Hi, @tsullivan my ELK is version 6.2.2.
I want to let users can auto authenticate to x-pack security.
Do I need to install shield into Kibana?
How can I connect nginx with x-pack?

thank you in advance :slightly_smiling_face:

Hi,
If you install X-Pack in Elasticsearch, you should also install it into Kibana. X-Pack is the commercial suite of products that includes Security (formerly called Shield).

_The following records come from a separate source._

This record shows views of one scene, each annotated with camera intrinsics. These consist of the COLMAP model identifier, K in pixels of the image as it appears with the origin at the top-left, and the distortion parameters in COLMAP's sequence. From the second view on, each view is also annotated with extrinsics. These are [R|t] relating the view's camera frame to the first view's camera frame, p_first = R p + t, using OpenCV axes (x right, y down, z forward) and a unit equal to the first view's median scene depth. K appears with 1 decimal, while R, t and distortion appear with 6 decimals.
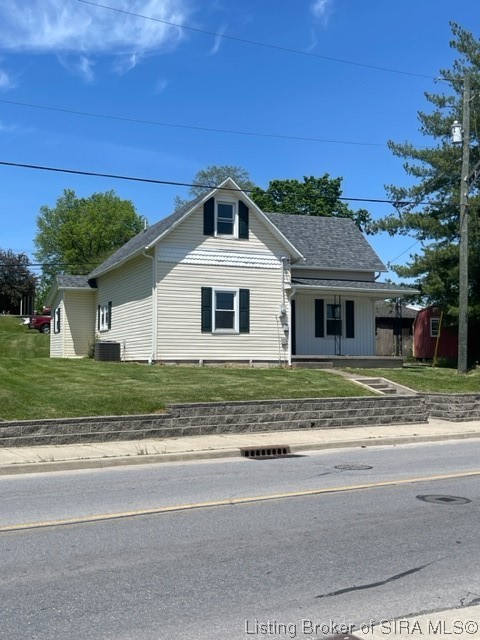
lens RADIAL K [[733.0, 0, 240.3], [0, 733.0, 318.0], [0, 0, 1]] dist [0.002265, 0.000000]
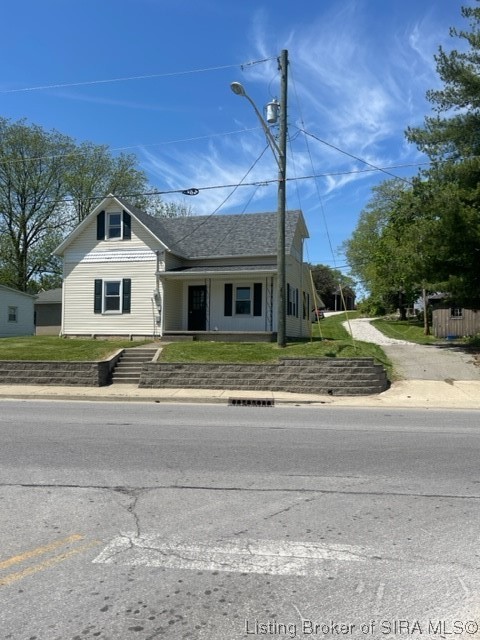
lens RADIAL K [[513.5, 0, 240.1], [0, 513.5, 323.6], [0, 0, 1]] dist [-0.002932, -0.001716]
pose [[0.808758, -0.019393, -0.587822, 0.689863], [0.027450, 0.999612, 0.004789, 0.039679], [0.587500, -0.020009, 0.808976, 0.393597]]
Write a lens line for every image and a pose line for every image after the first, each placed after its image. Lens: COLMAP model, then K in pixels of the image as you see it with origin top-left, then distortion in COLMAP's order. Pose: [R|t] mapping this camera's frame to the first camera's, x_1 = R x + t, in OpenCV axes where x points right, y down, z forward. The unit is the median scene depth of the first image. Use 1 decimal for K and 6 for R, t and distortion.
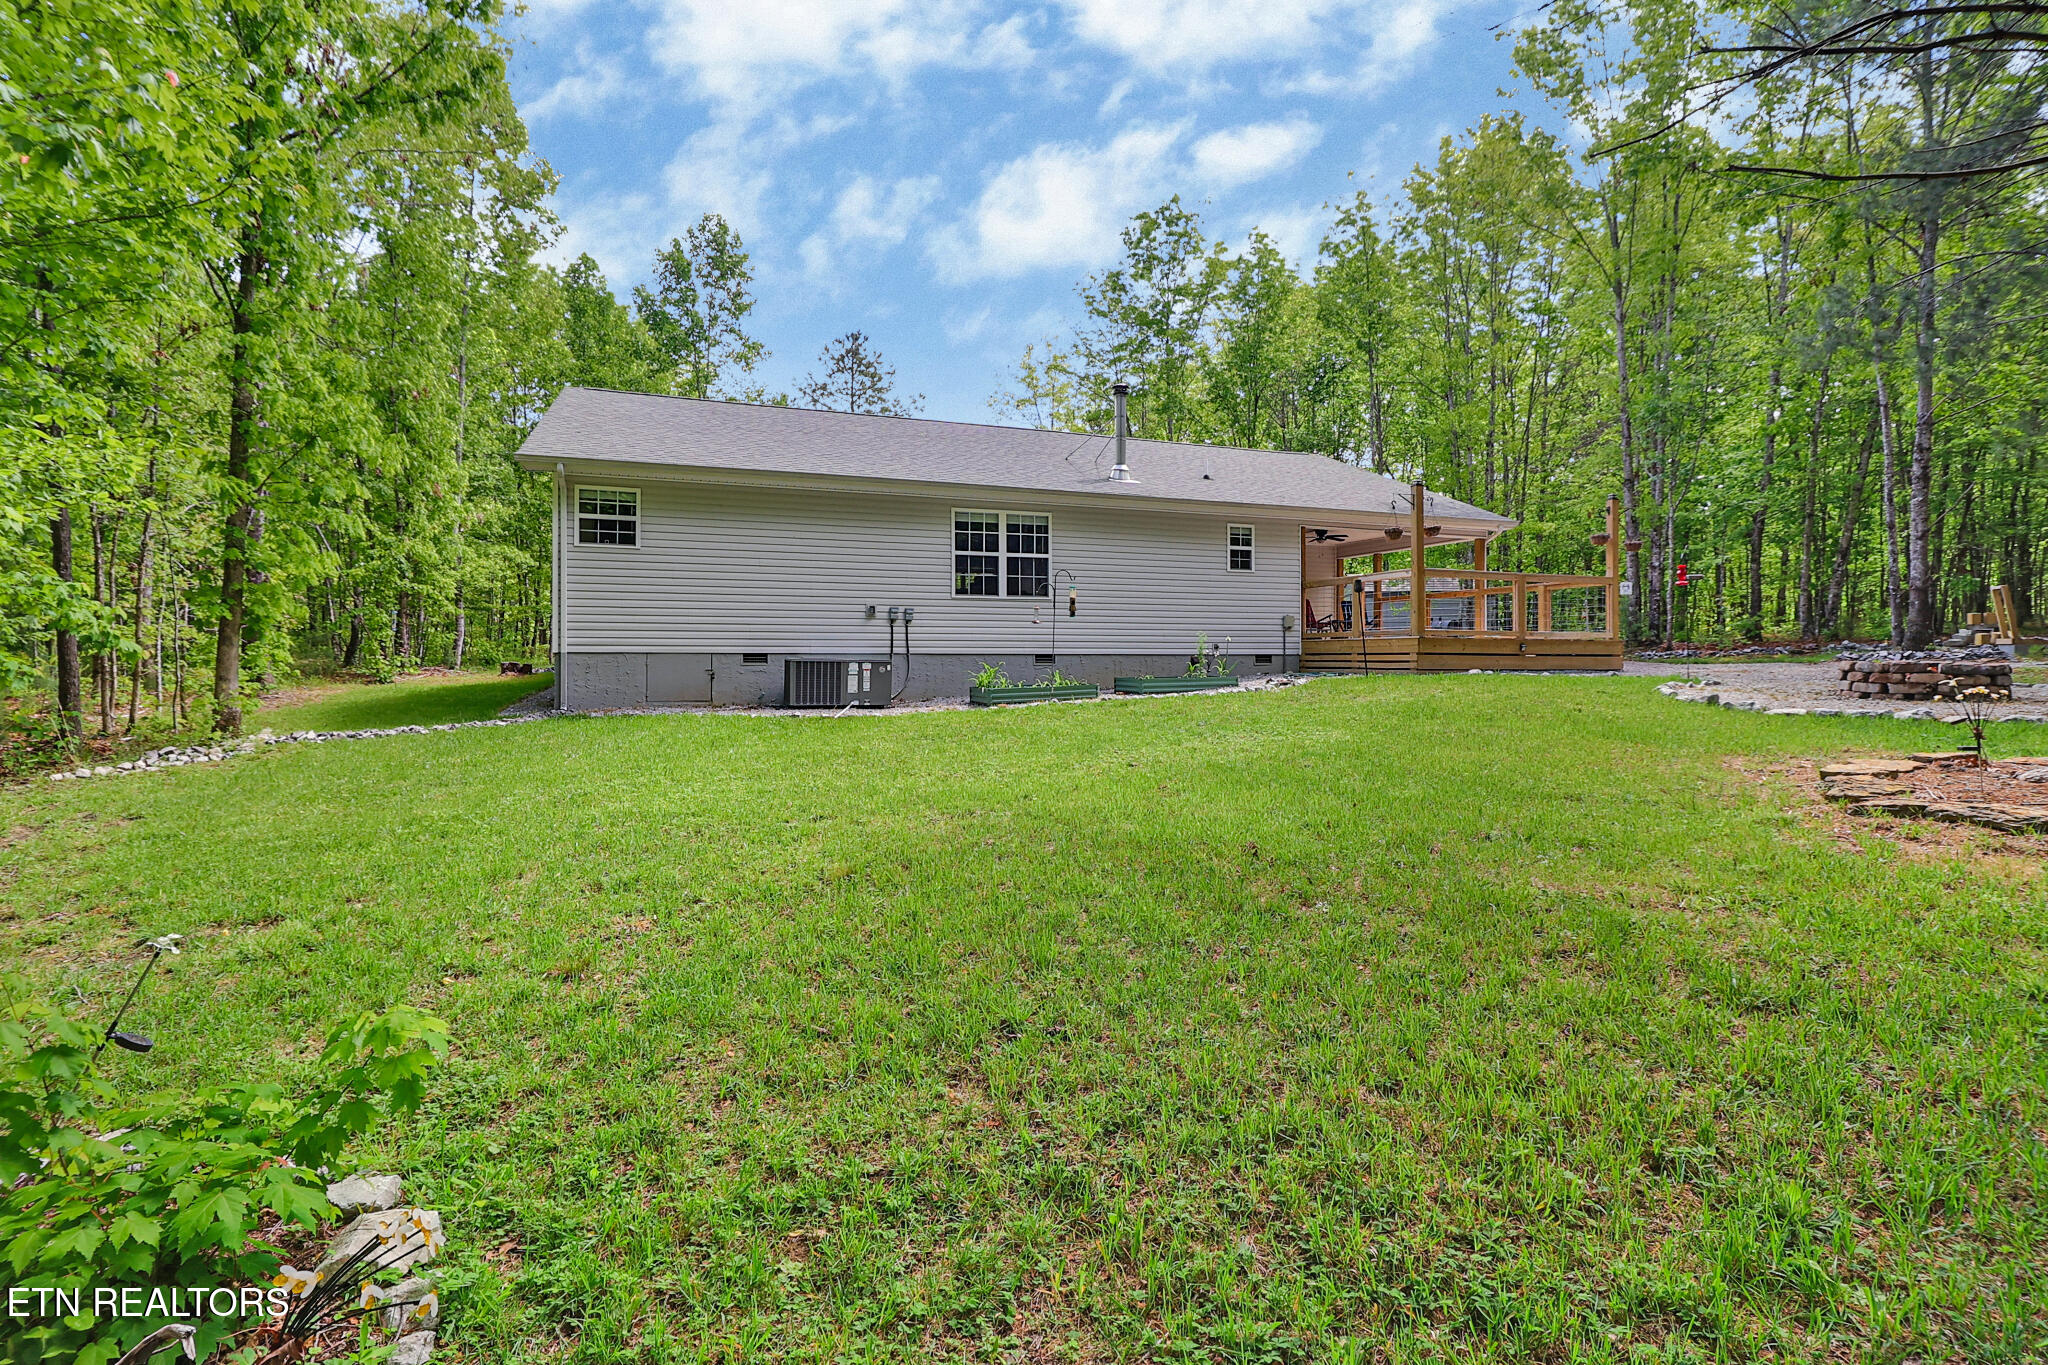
lens RADIAL K [[936.1, 0, 1023.3], [0, 936.1, 674.6], [0, 0, 1]] dist [0.000323, -0.000827]
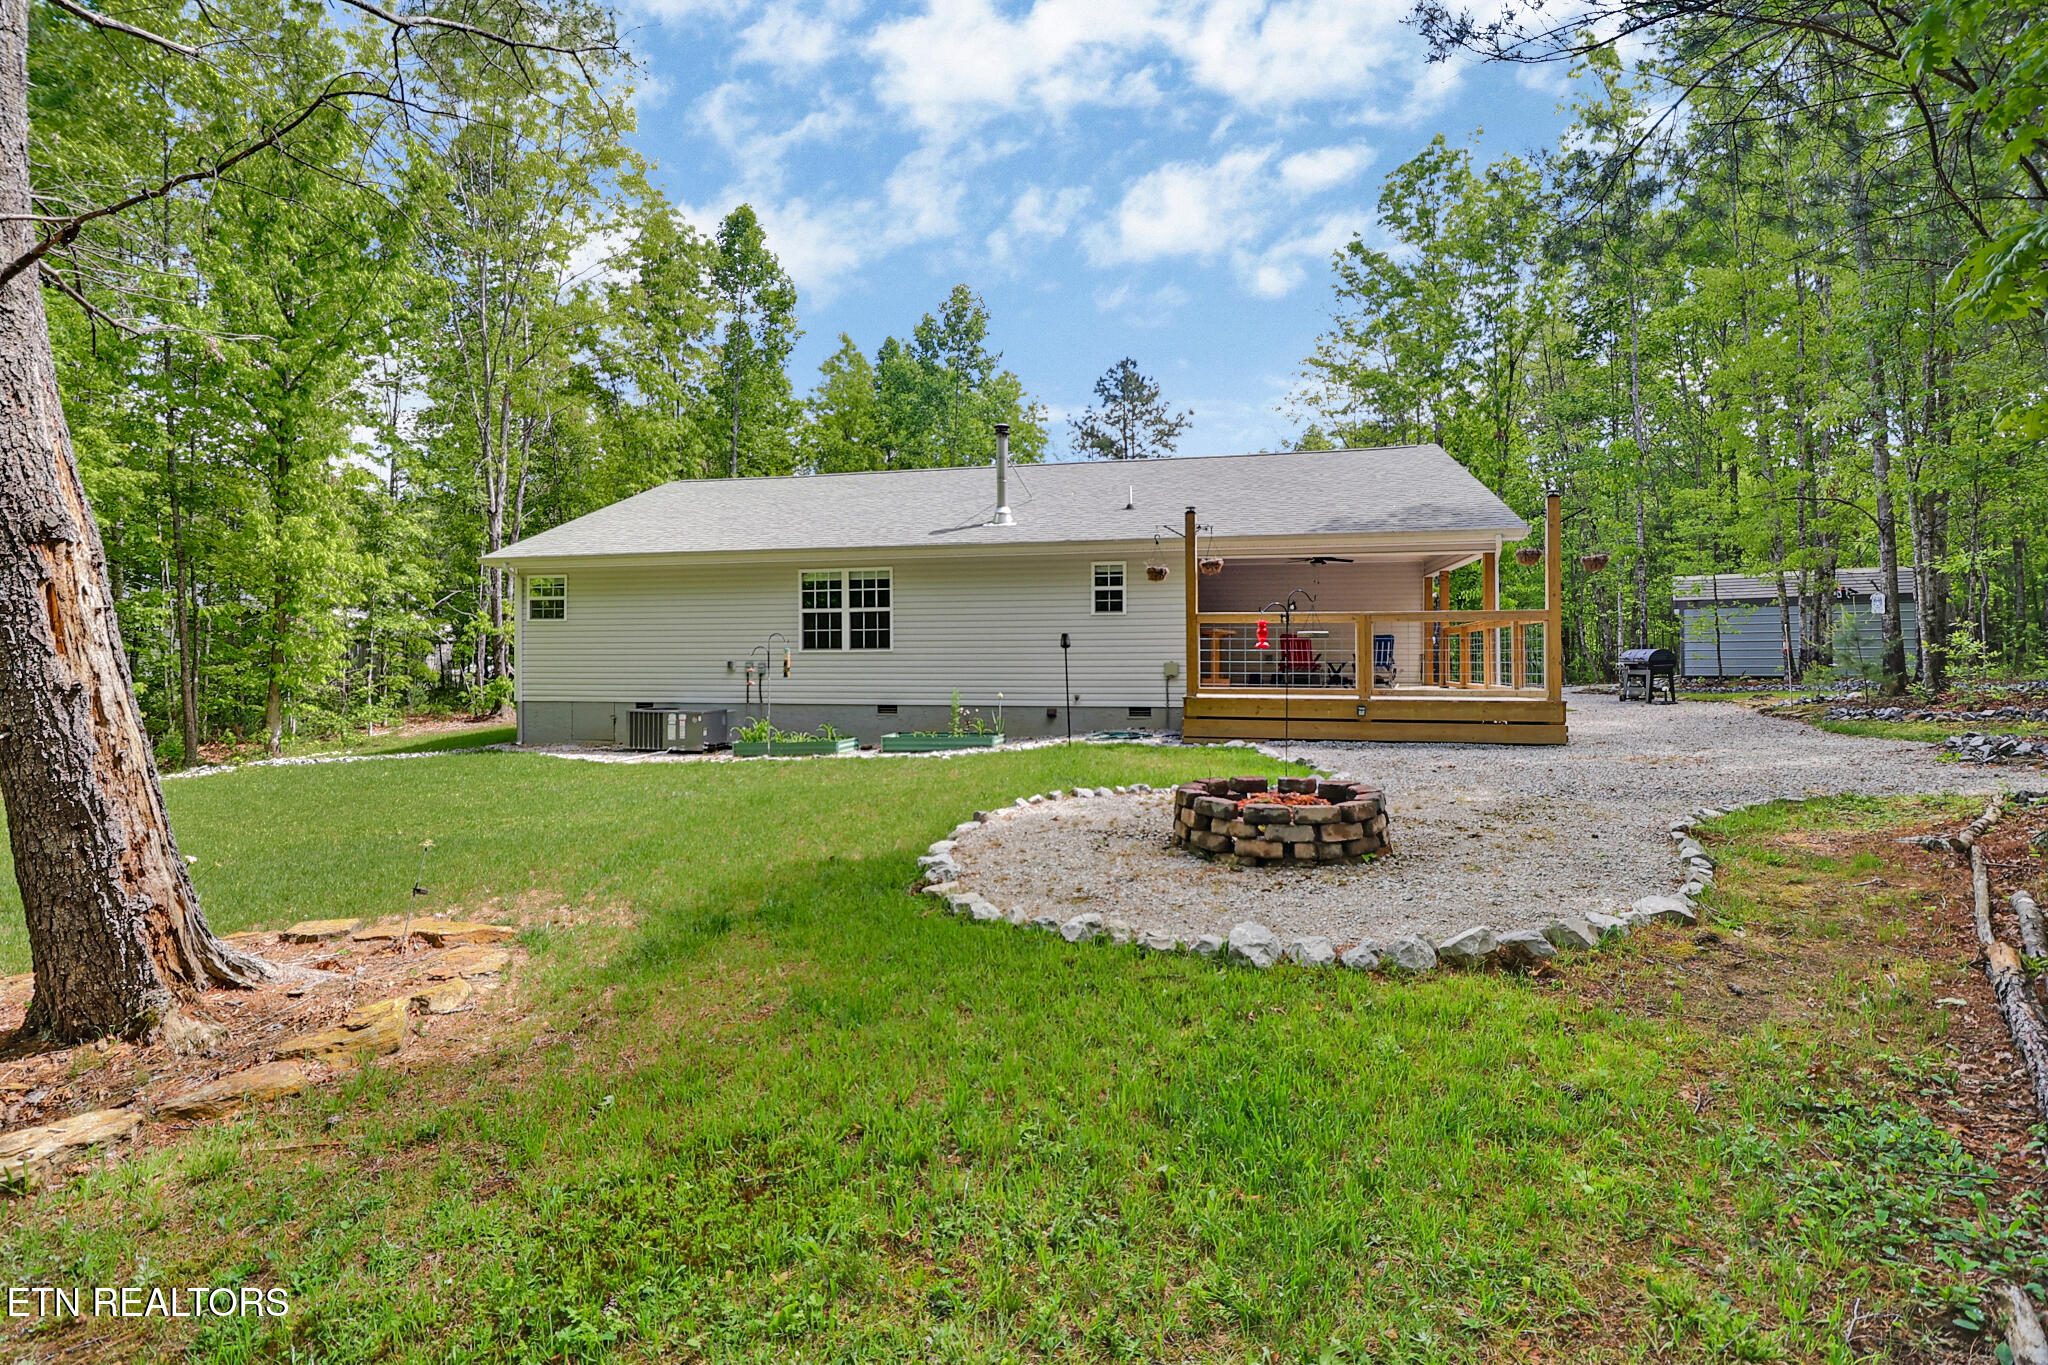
lens RADIAL K [[936.1, 0, 1014.9], [0, 936.1, 670.3], [0, 0, 1]] dist [0.000323, -0.000827]
pose [[0.840190, 0.003322, -0.542281, 0.713398], [-0.007419, 0.999958, -0.005369, -0.056316], [0.542241, 0.008535, 0.840180, 0.216925]]
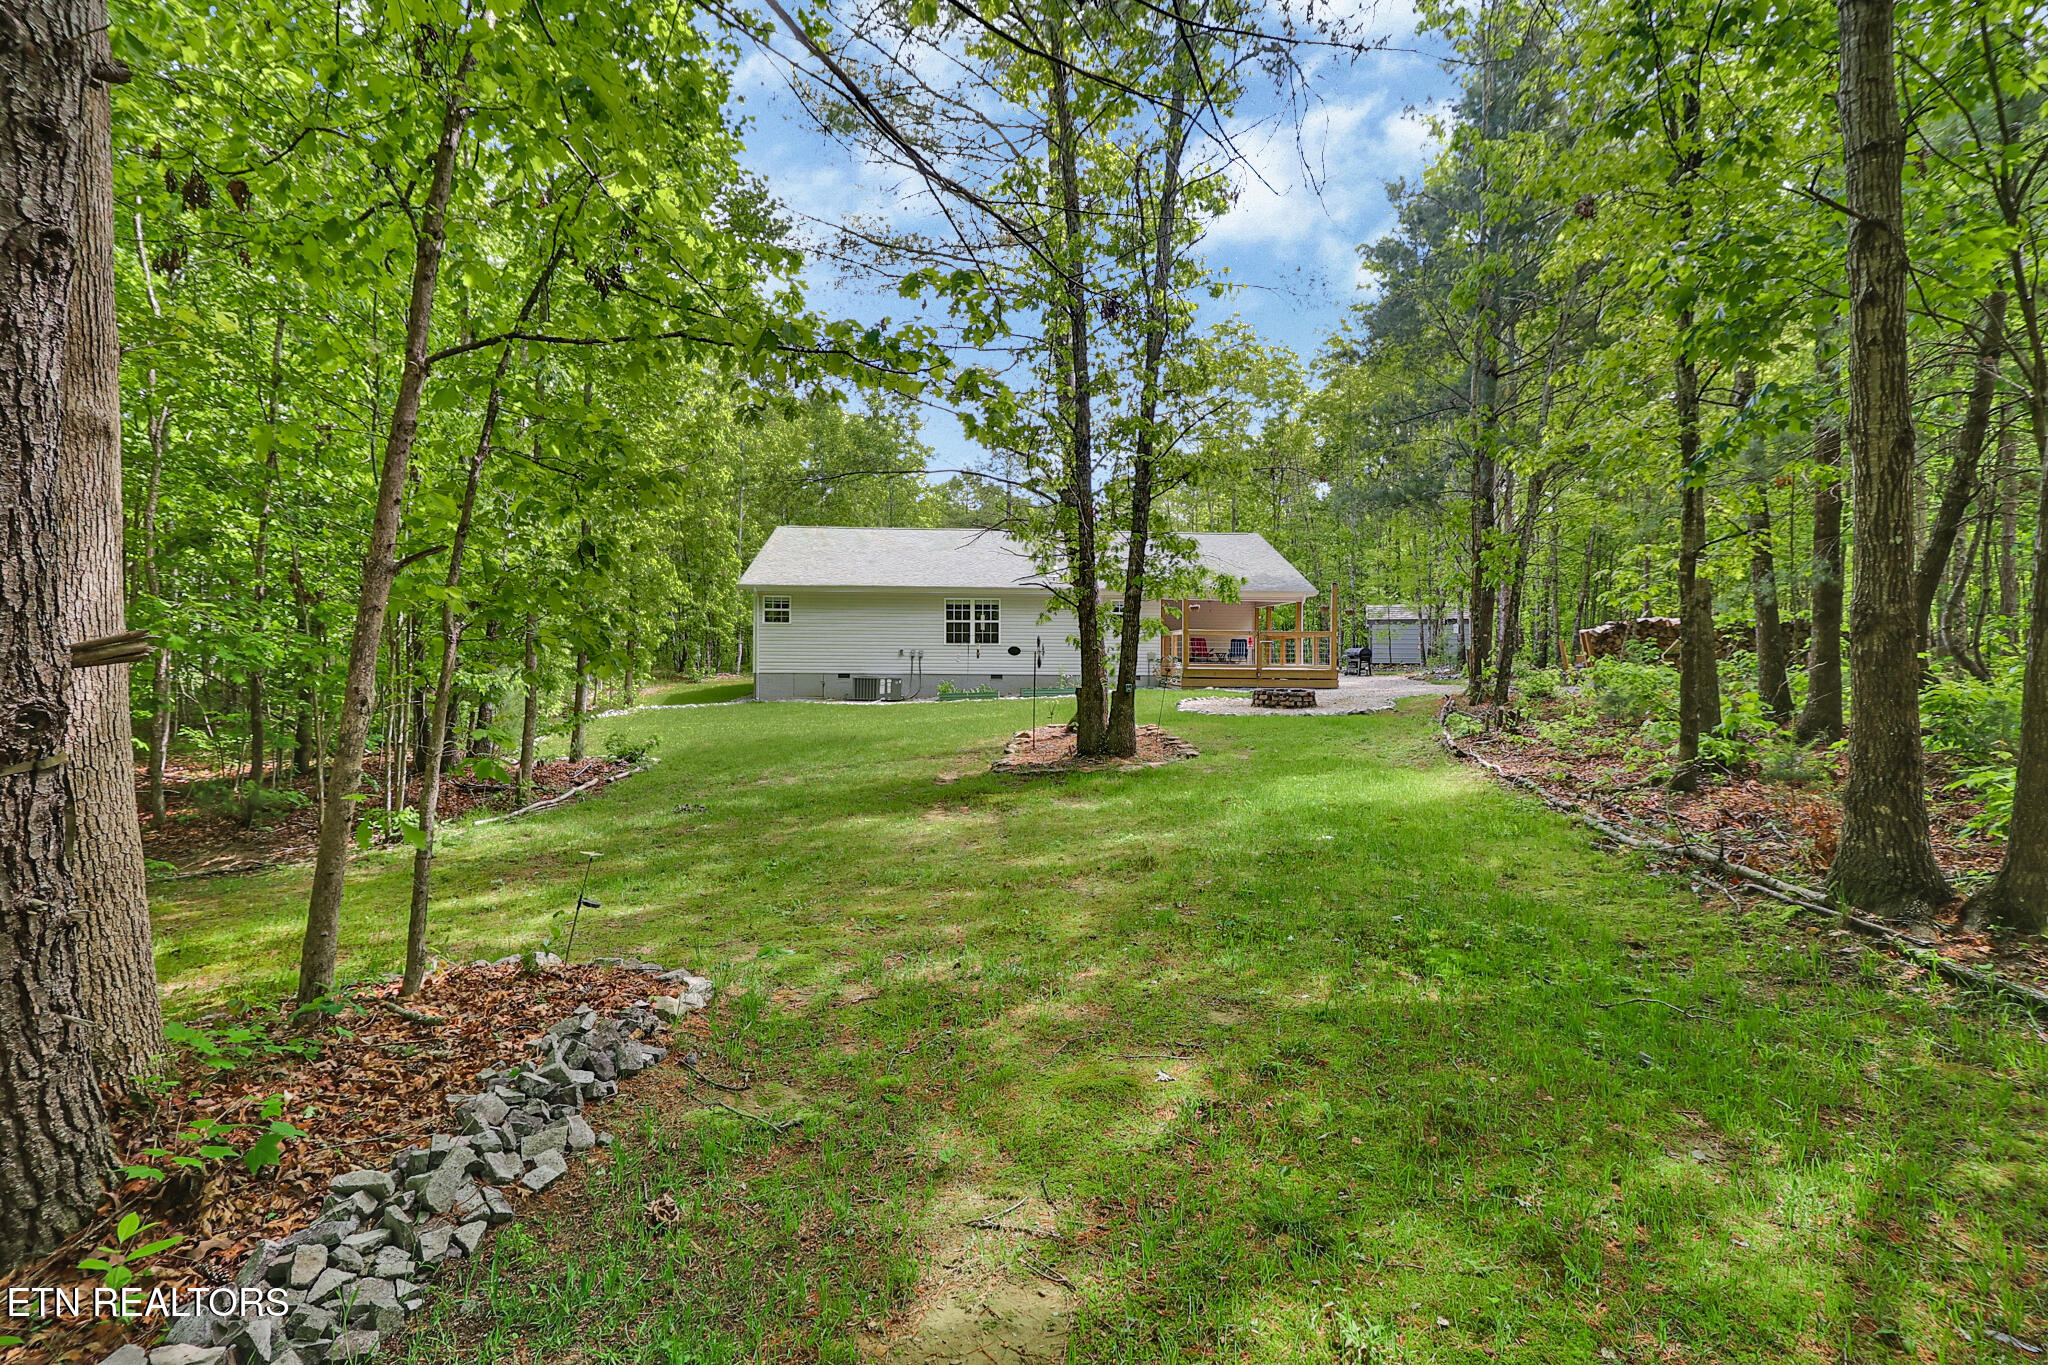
lens RADIAL K [[936.1, 0, 1025.3], [0, 936.1, 682.3], [0, 0, 1]] dist [0.000323, -0.000827]
pose [[0.958173, 0.015010, -0.285795, 0.616892], [-0.011694, 0.999843, 0.013306, -0.032752], [0.285949, -0.009407, 0.958199, -0.765089]]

To auto authenticate, set up a reverse proxy that passes through to the Kibana server. The proxy can add an authentication header to make all the requests authenticated as whatever user you want them to be.

Hello,
So I can use nginx to access Kibana dashboards with different users? I tried to use a variable for the user in the nginx, but my problem is when I do the GET request of Kibana Dashboard.
My nginx is like this:

location / {
  proxy_pass http://127.0.0.1:5601;
  proxy_http_version 1.1;
  proxy_set_header Upgrade $http_upgrade;
  proxy_set_header Connection 'upgrade';
  proxy_set_header Host $host;
  proxy_cache_bypass $http_upgrade;
  rewrite ^/kibana(.*)$ /$1 break;
  proxy_set_header  X-Real-IP         $remote_addr; # pass on real client's IP
  proxy_set_header  X-Forwarded-For   $proxy_add_x_forwarded_for;
  proxy_set_header  X-Forwarded-Proto $scheme;
  auth_basic "Basic Auth";
  auth_basic_user_file /etc/nginx/.htpasswd;
  proxy_set_header x-forwarded-user $remote_user;
  proxy_set_header Authorization "";
  access_log /var/log/nginx/kibana.access.log;
}

How can I access my kibana dashboards? Through a POST login request?

Thanks.

@tsullivan @Alex_Piggott @Francisca_Lima and others interested.

Looks like you should use

proxy_set_header Host $proxy_host;

instead of

proxy_set_header Host $host;

$proxy_host takes host value from proxy_pass directive, while $host will contain your server_name. And apparently, Kibana from Elastic Cloud requires an original host to determine target cluster ID.

Works for me without proxifying any additional X-Found-Cluster headers.